Abstract: Icy moons with subsurface oceans of liquid water rank among the most promising astrobiological targets in our Solar System. In this work, we assess the feasibility of deploying laser sail technology in precursor life-detection missions. We investigate such laser sail missions to Enceladus and Europa, as these two moons emit plumes that seem accessible to in situ sampling. Our study suggests that GigaWatt laser technology could accelerate a $100$ kg probe to a speed of $\sim{30}\, \mathrm{km\, s^{-1}}$, thereupon reaching Europa on timescales of $1$-$4$ years and Enceladus with flight times of $3$-$6$ years.

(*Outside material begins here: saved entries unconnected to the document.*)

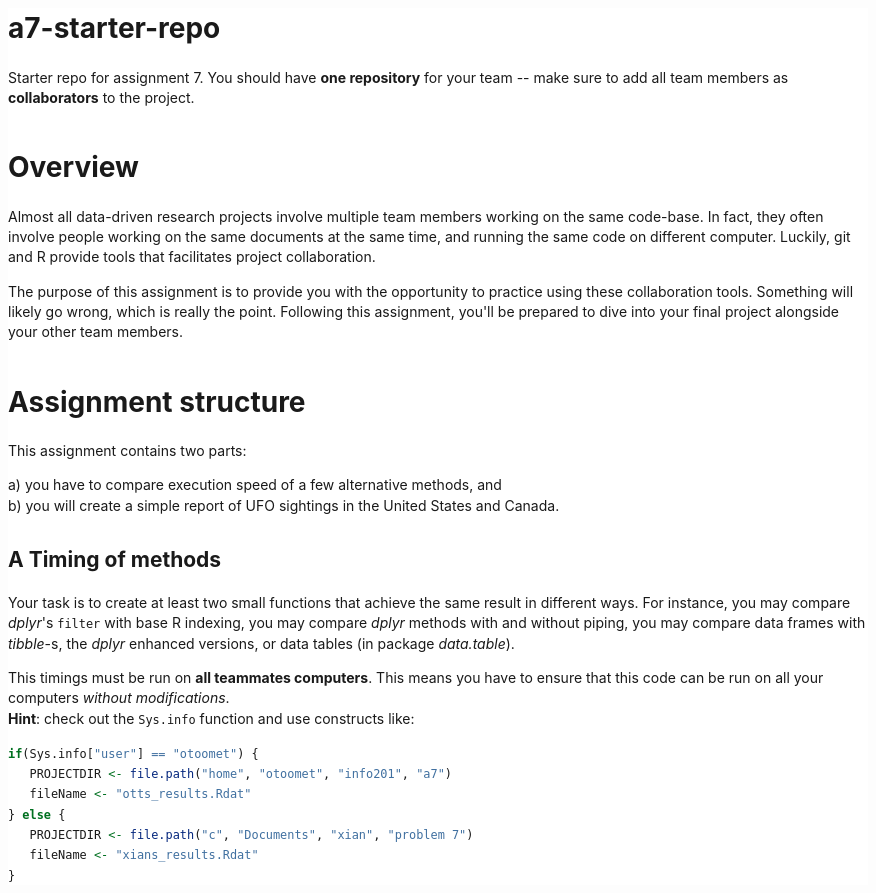 # a7-starter-repo

Starter repo for assignment 7. You should have **one repository** for
your team -- make sure to add all team members as **collaborators** to
the project.

# Overview

Almost all data-driven research projects involve multiple team members
working on the same code-base. In fact, they often involve people
working on the same documents at the same time, and running the same
code on different computer. Luckily, git and R provide
tools that facilitates project collaboration.

The purpose of this assignment is to provide you with the opportunity
to practice using these collaboration tools. Something will likely go
wrong, which is really the point. Following this assignment, you'll be
prepared to dive into your final project alongside your other team
members.

# Assignment structure

This assignment contains two parts:

a) you have to compare execution speed of a few alternative methods, and  
b) you will create a simple report of UFO
sightings in the United States and Canada.


## A Timing of methods

Your task is to create at least two small functions that achieve the
same result in different ways.  For instance, you may
compare _dplyr_'s `filter` with base R indexing, you may compare _dplyr_
methods with and without piping, you may compare data frames with
_tibble_-s, the _dplyr_ enhanced versions, or data tables (in package
_data.table_).

This timings must be run on **all teammates computers**.  This means
you have to ensure that this code can be run on all your computers
_without modifications_.  
**Hint**: check out the `Sys.info` function and use constructs like:
```r
if(Sys.info["user"] == "otoomet") {
   PROJECTDIR <- file.path("home", "otoomet", "info201", "a7")
   fileName <- "otts_results.Rdat"
} else {
   PROJECTDIR <- file.path("c", "Documents", "xian", "problem 7")
   fileName <- "xians_results.Rdat"
}
```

Although the ideal latitudes for the laser array vary, placing the requisite infrastructure close to either the Antarctic or Arctic Circles might represent technically viable options for an Enceladus mission. Crucially, we determine that the minimum encounter velocities with these moons (about ${6}\,\mathrm{km\,s^{-1}}$) may be near-optimal for detecting biomolecular building blocks (e.g., amino acids) in the plumes by means of a mass spectrometer akin to the Surface Dust Analyzer onboard the \emph{Europa Clipper} mission. In summary, icy moons in the Solar System are potentially well-suited for exploration via the laser sail architecture approach, especially where low encounter speeds and/or multiple missions are desirable.